Gece gündüz düşünüyorlar. Yolda yürürken çevrelerine dikkatle bakıyorlar. Her yazıyı okuyor, her konuşmayı dinliyorlar. İsteseler görevdeyken darbenin kralını yapabilecek olan emekli paşaları gözaltına alıyorlar. İş adamlarını alıkoyuyorlar. Gazetecileri, yazarları sorguluyorlar. Darbeci arıyorlar.
Ellerinde fenerler, gündüz vakti Diyojen gibi sokaklarda dolaşıyorlar. İnsanlar soruyor: Ne arıyorsunuz? Hemen cevap veriyorlar: Darbeci.
Amacı Türkiye Cumhuriyeti Hükümetini yok etmek olan (!) insanları topluyorlar. Elde kanıt olarak iki el bombası, bir tabanca var. Onlardan da suçlananların haberi yok. Biri şofben tamircisi koydu diyor, biri ajanlar.
Bakıyorlar ulusal çizgideki iş adamları kim? Arama yapıyorlar. Kim yazıyor ülkenin soyulduğunu, hırsızların baş tacı edildiğini? Misafir ediyorlar. Bir ipucu, bir ışık, bir küçük not kâğıdı, bir tabanca mermisi bulsalar yeter. Arıyorlar, sorguluyorlar, bilgisayarlara el koyuyorlar, telefon görüşmelerini dinliyorlar.

▶ Çalışma Yönergeleri:
• 1. Metindeki “Gece gündüz düşünüyorlar” diye başlayan paragrafı, ana bilgilerini koruyarak kısa maddeler hâlinde yeniden yazın.
• 2. Metinde “Ellerinde fenerler, gündüz” sözlerinden başlayıp “telefon görüşmelerini dinliyorlar.” sözlerine kadar uzanan bölümün tamamını aynen yazın.
Buradan sonraki satırlar metinle bağlantısı olmayan ayrı bir malzemedir.

▶ Kayıt Alıntıları:

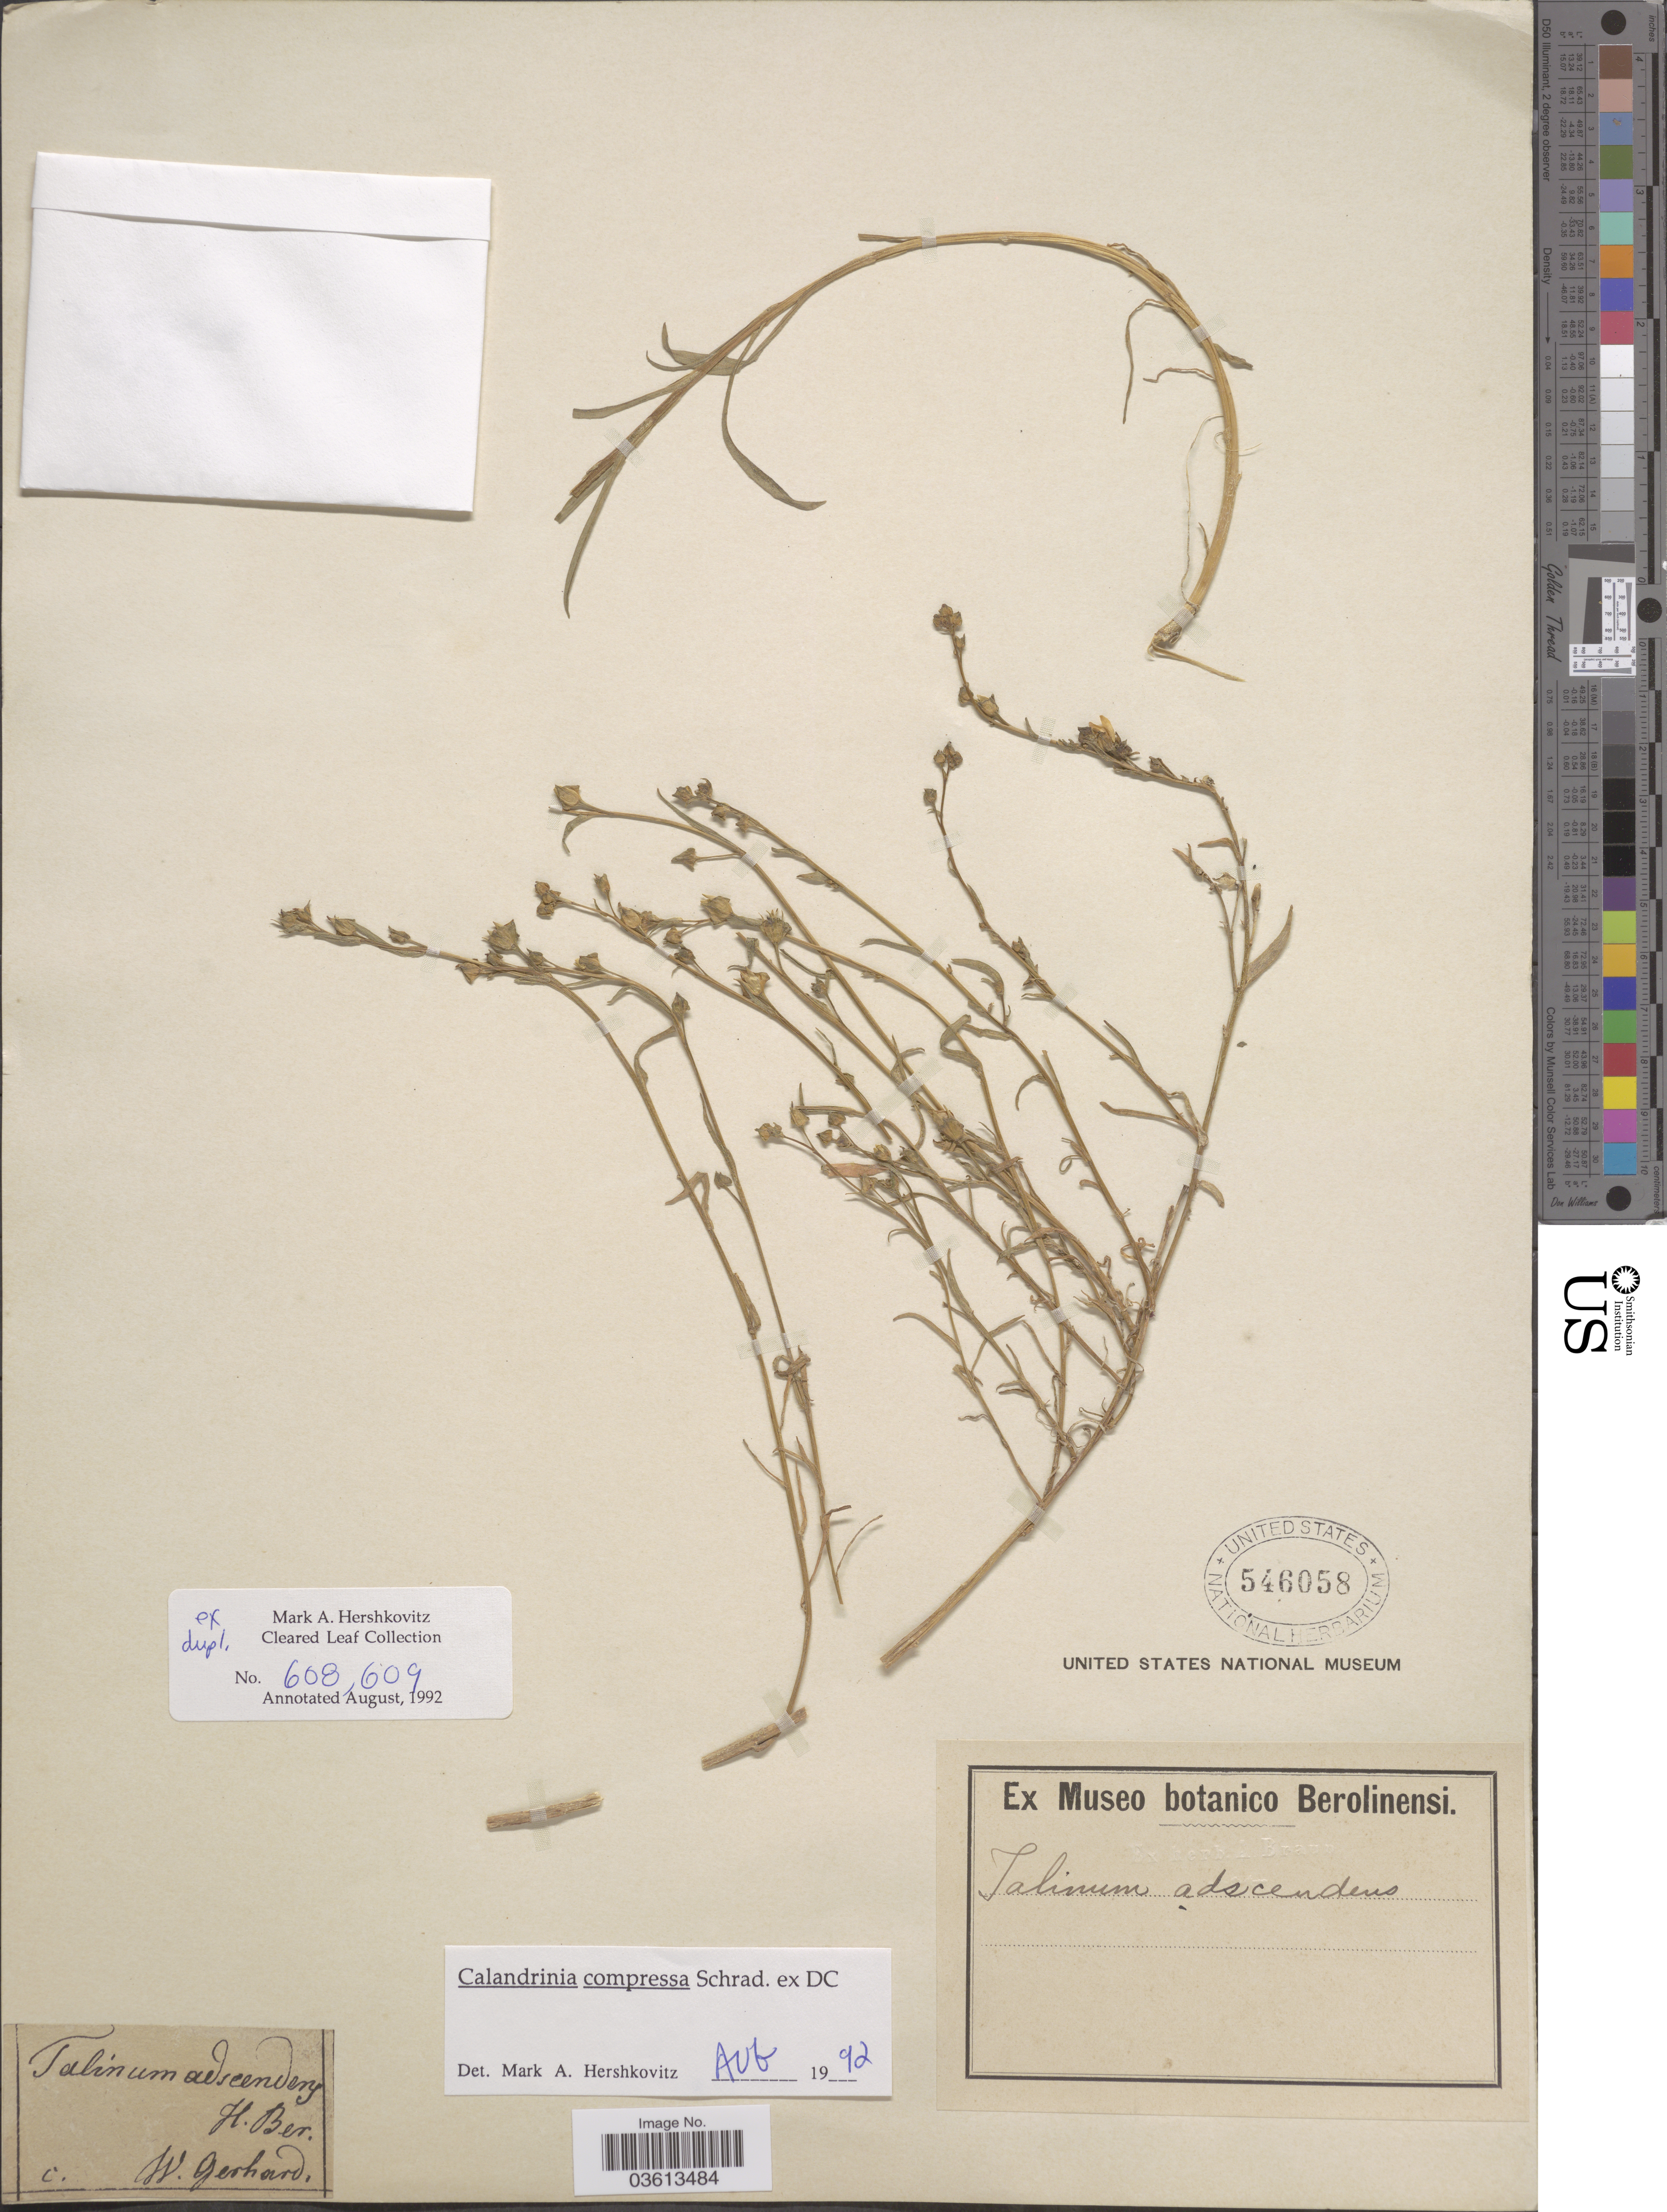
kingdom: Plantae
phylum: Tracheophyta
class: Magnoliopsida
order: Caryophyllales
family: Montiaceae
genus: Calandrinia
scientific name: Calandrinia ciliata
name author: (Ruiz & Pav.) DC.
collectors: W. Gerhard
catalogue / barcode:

---

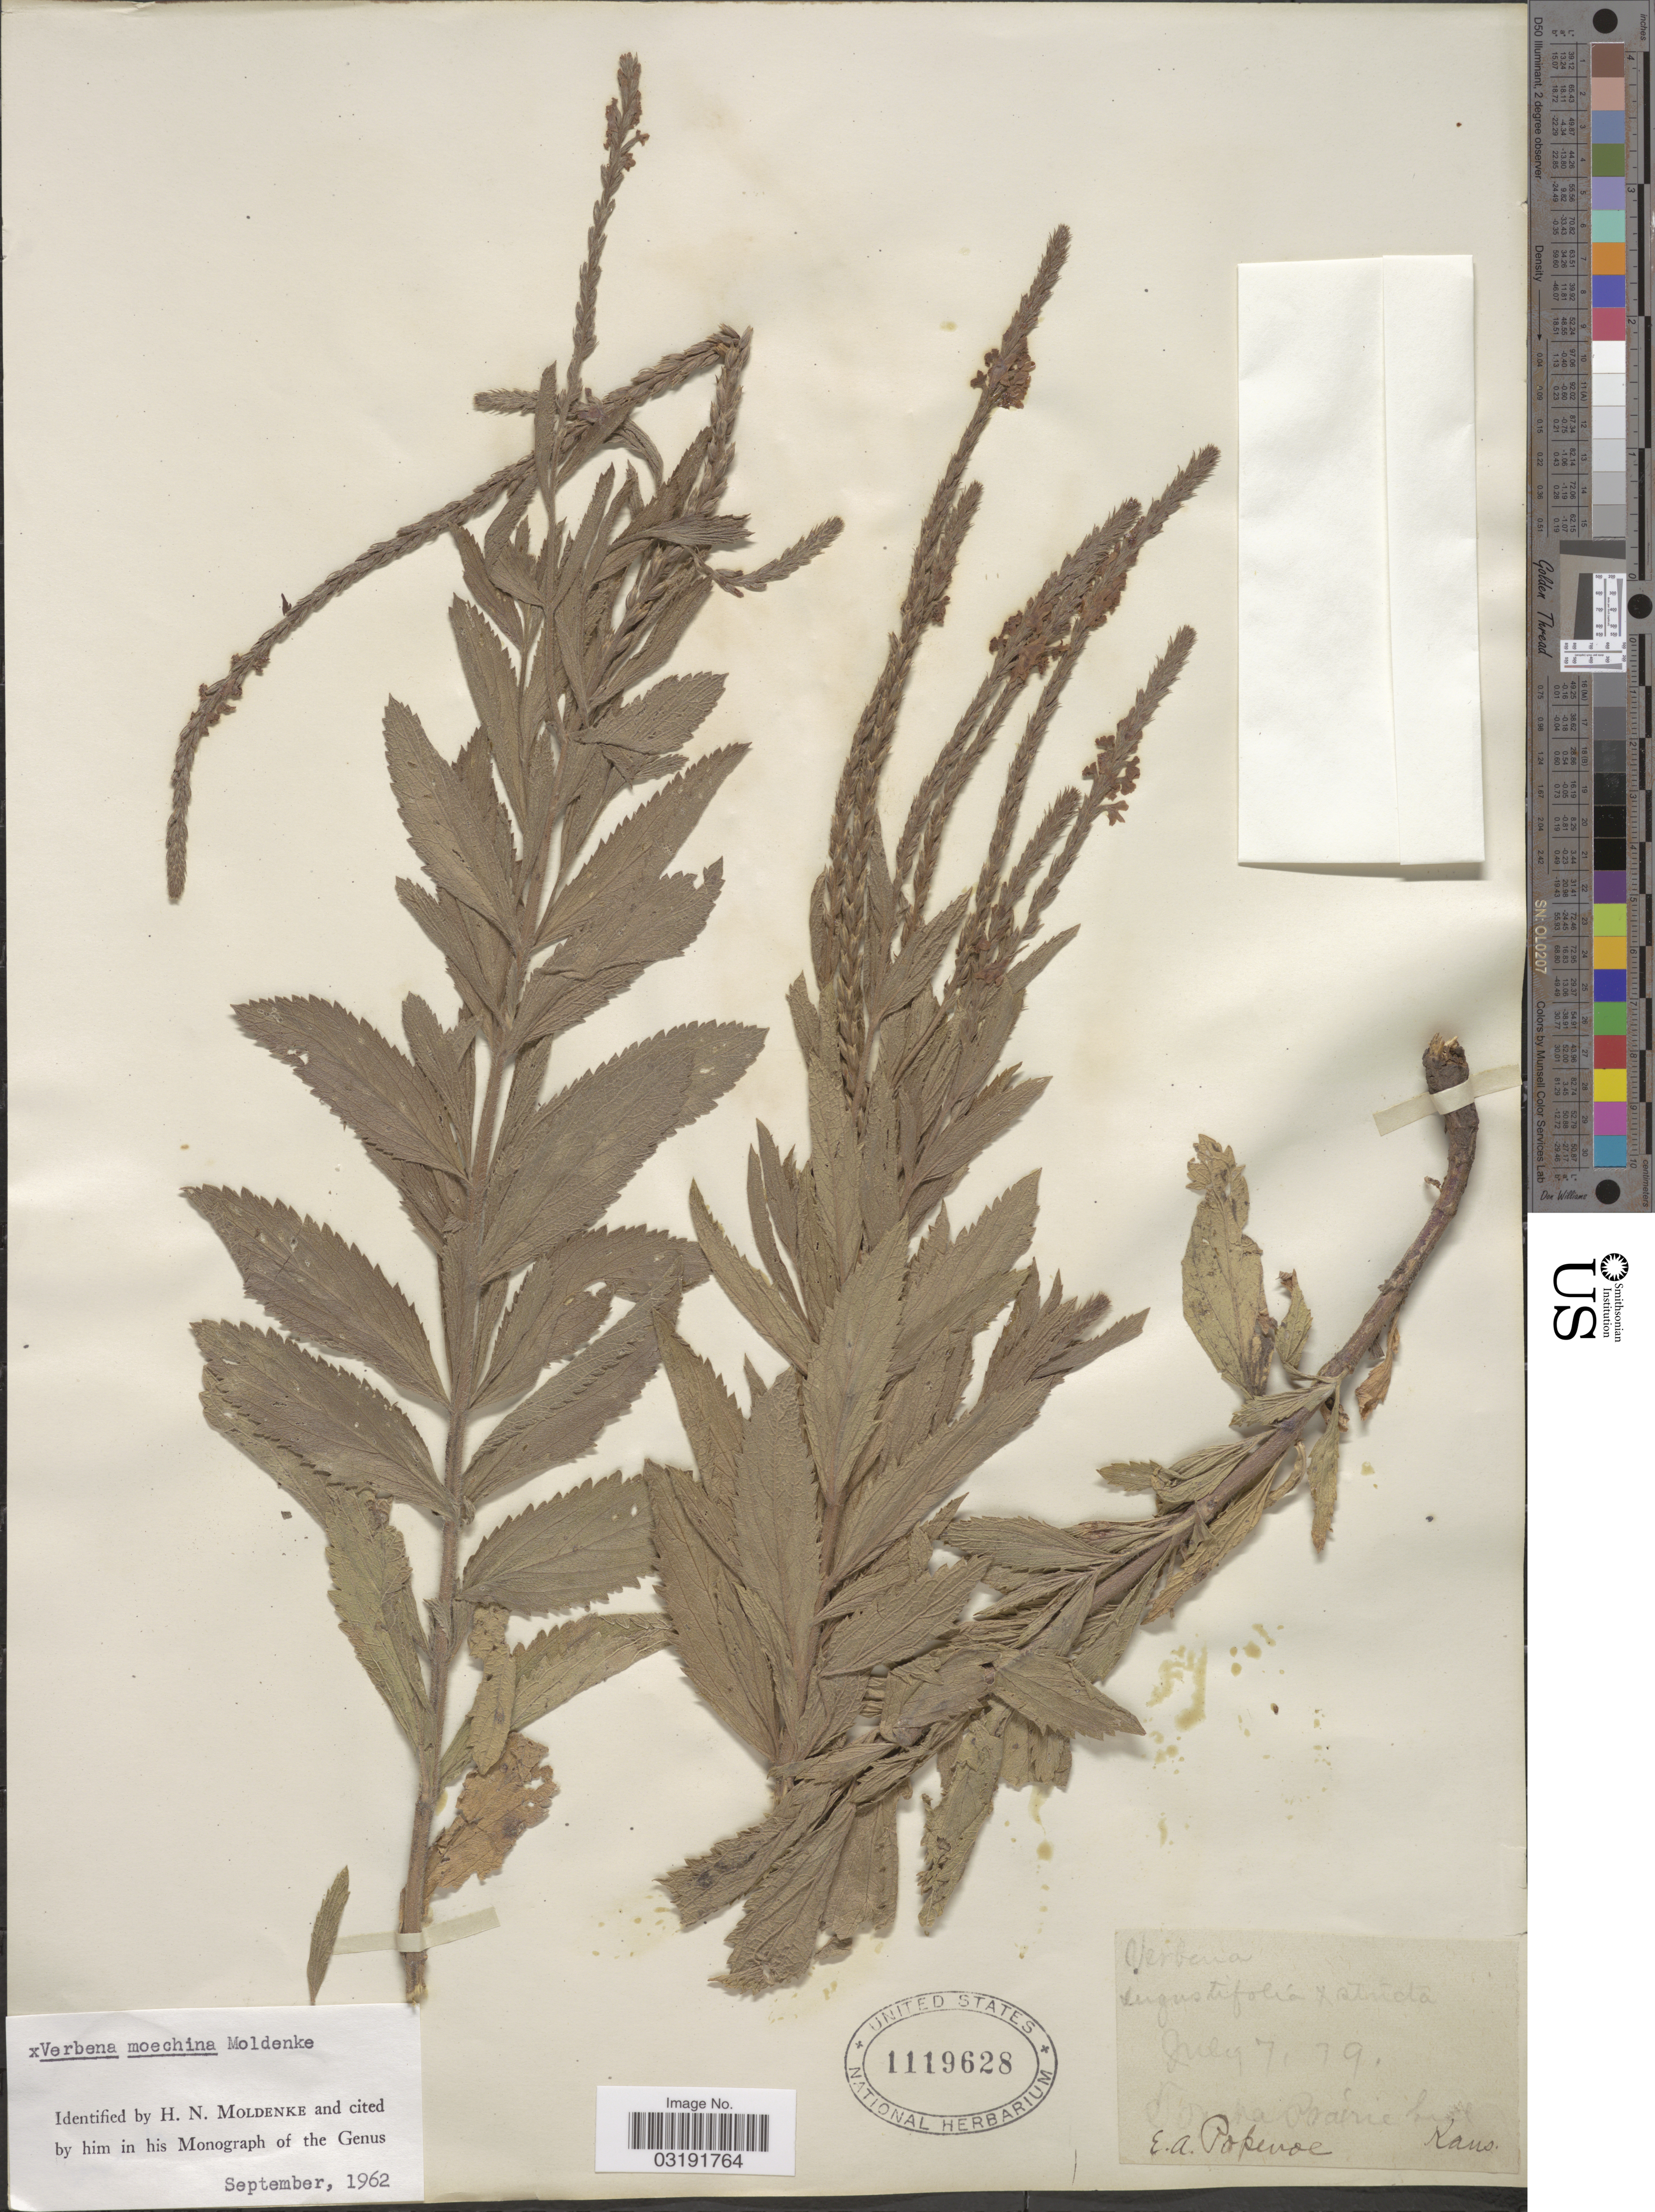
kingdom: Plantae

▶ Görevlerin Yanıtları:
• 1.
- Gece gündüz düşünüyor, yolda çevrelerine dikkatle bakıyorlar.
- Her yazıyı okuyor, her konuşmayı dinliyorlar.
- Görevdeyken darbenin kralını yapabilecek emekli paşaları gözaltına alıyorlar.
- İş adamlarını alıkoyuyor, gazetecileri ve yazarları sorguluyorlar.
- Darbeci arıyorlar.

• 2.
Ellerinde fenerler, gündüz vakti Diyojen gibi sokaklarda dolaşıyorlar. İnsanlar soruyor: Ne arıyorsunuz? Hemen cevap veriyorlar: Darbeci.
Amacı Türkiye Cumhuriyeti Hükümetini yok etmek olan (!) insanları topluyorlar. Elde kanıt olarak iki el bombası, bir tabanca var. Onlardan da suçlananların haberi yok. Biri şofben tamircisi koydu diyor, biri ajanlar.
Bakıyorlar ulusal çizgideki iş adamları kim? Arama yapıyorlar. Kim yazıyor ülkenin soyulduğunu, hırsızların baş tacı edildiğini? Misafir ediyorlar. Bir ipucu, bir ışık, bir küçük not kâğıdı, bir tabanca mermisi bulsalar yeter. Arıyorlar, sorguluyorlar, bilgisayarlara el koyuyorlar, telefon görüşmelerini dinliyorlar.